When an explosive is detonated, a rapidly expanding gas is created, known as a pressure wave. If the pressure wave is fast enough to break the sound barrier, it generates a powerful shock wave. On land, these shock waves can burn skin, tear limbs apart, and propel objects and shrapnel through the air. But what happens when an explosion occurs underwater?Underwater, the elastic properties of water cause the shock wave to be shorter in duration, but with a proportionally greater maximum overpressure.
This means that the shock wave is more powerful underwater than on land. However, due to the nature of water, the energy of the shock wave attenuates very quickly with range. Sound waves that travel to great depths travel at a minimum speed and are trapped in a layer known as the Sound Fixation and Range Channel (SOFAR). This layer helps to contain the shock wave energy and keep it from dissipating too quickly.
Acoustic waves from underwater events, including explosions, can be picked up over long distances by extremely sensitive devices. If an underwater explosion occurs near a structure, the resulting pressure wave can break the hull and cause significant damage to surrounding equipment. The expansion of plasma induces high pressures that lead to the formation and propagation of shock waves, which produces tension fields within the material. In order to investigate the velocity of the crash front, photographs of stripes are taken by inserting a slit in one direction along the front surface of the crash. When this wave reaches the limit of the explosive material and the surrounding medium, pressure is transmitted across the limit at a finite pressure and velocity. In ocean acoustic tomography, sound waves propagate in predetermined directions across the sea at distances of hundreds to thousands of kilometers.

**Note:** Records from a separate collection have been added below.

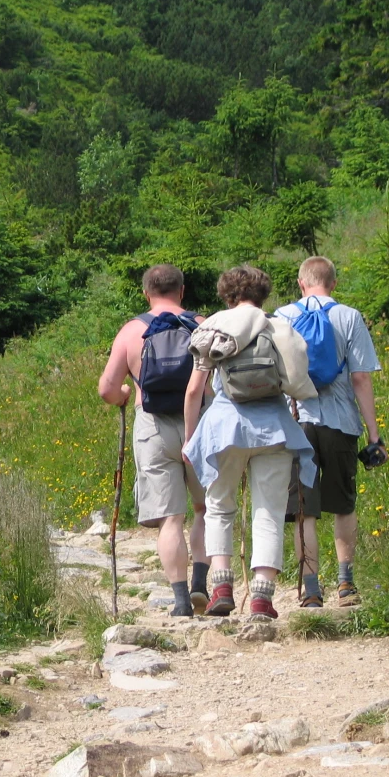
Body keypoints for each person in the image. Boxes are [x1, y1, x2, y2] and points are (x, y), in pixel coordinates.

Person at [182, 265, 317, 619]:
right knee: (268, 512)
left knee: (219, 506)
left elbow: (195, 389)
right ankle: (261, 598)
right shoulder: (278, 326)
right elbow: (297, 382)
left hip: (224, 427)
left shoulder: (214, 325)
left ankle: (222, 587)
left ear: (226, 294)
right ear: (263, 294)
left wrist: (189, 438)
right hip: (273, 426)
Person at [98, 264, 210, 617]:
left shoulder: (132, 331)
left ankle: (179, 600)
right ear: (182, 290)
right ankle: (202, 585)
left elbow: (107, 389)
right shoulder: (202, 324)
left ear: (146, 293)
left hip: (154, 426)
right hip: (201, 425)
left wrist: (125, 394)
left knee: (170, 518)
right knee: (205, 509)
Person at [274, 257, 385, 608]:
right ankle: (346, 584)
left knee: (304, 509)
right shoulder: (349, 316)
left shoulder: (282, 316)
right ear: (333, 284)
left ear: (300, 283)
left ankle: (310, 588)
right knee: (343, 505)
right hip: (341, 423)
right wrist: (374, 434)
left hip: (297, 422)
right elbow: (360, 377)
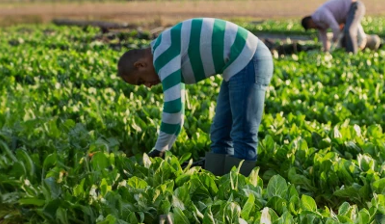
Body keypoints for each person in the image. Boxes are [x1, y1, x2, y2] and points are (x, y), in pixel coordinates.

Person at [117, 18, 274, 177]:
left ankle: (242, 187)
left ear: (140, 65)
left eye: (142, 81)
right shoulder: (164, 49)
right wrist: (163, 149)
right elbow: (179, 114)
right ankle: (219, 181)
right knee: (220, 132)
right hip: (237, 65)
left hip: (250, 59)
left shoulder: (162, 53)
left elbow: (174, 110)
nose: (148, 86)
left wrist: (159, 150)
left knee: (243, 132)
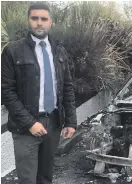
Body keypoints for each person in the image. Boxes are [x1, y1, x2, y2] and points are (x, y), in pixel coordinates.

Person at [1, 3, 77, 184]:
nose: (39, 23)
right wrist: (30, 123)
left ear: (51, 22)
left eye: (44, 19)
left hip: (53, 124)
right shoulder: (13, 51)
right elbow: (6, 91)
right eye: (35, 18)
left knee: (45, 178)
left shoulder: (59, 51)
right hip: (26, 129)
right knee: (28, 180)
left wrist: (71, 122)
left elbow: (67, 87)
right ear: (28, 20)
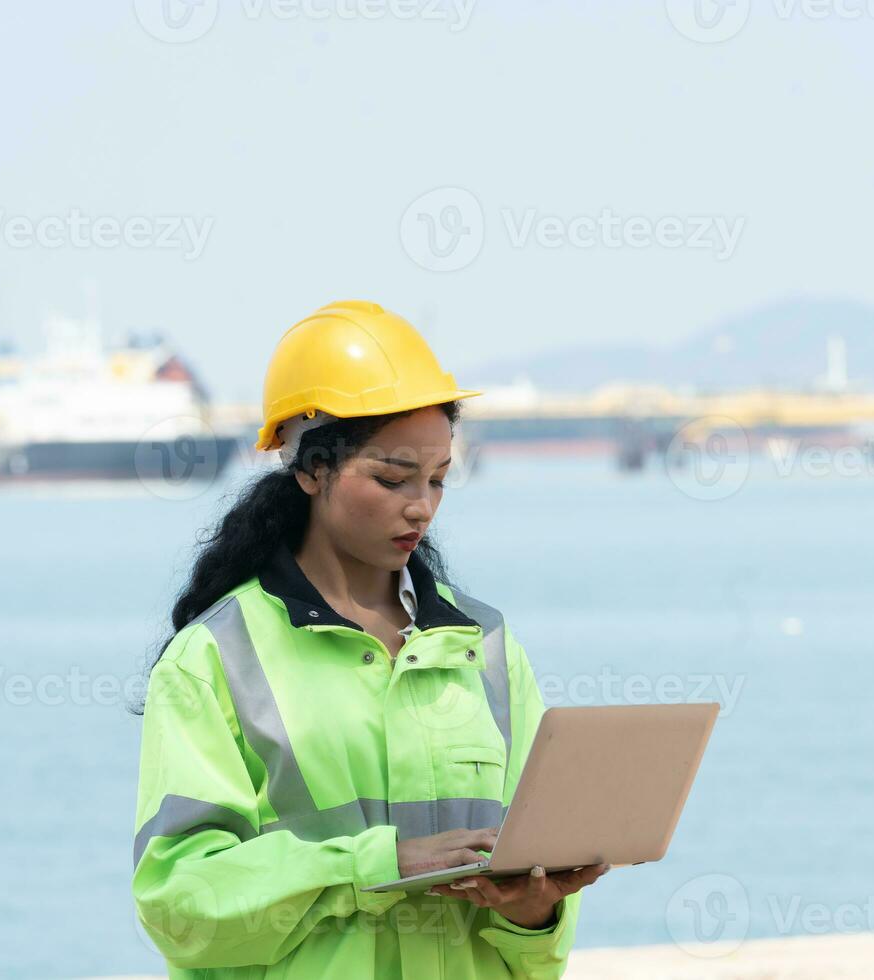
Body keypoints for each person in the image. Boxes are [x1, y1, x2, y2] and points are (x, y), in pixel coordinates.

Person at [131, 300, 609, 978]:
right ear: (310, 470)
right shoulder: (215, 659)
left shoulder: (485, 647)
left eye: (438, 478)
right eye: (392, 478)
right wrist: (377, 866)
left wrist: (534, 909)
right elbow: (180, 905)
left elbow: (536, 938)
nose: (421, 505)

This has been used to provide information on fronts, turns and other large-scale temperature variations in the sea through tomographic inversions of travel time difference data. A computerized evaluation of experimental data provides a detailed x-t wave ratio for submarine shock waves. It has been shown that for regular reflection from a point of reflection in a wedge, an almost semicircular shock occurs. For Mach reflection, this is combined with a flow of local interaction. Overall, due to its elastic properties, water amplifies shock waves and makes them more powerful than on land. However, due to its nature, shock wave energy attenuates very quickly with range.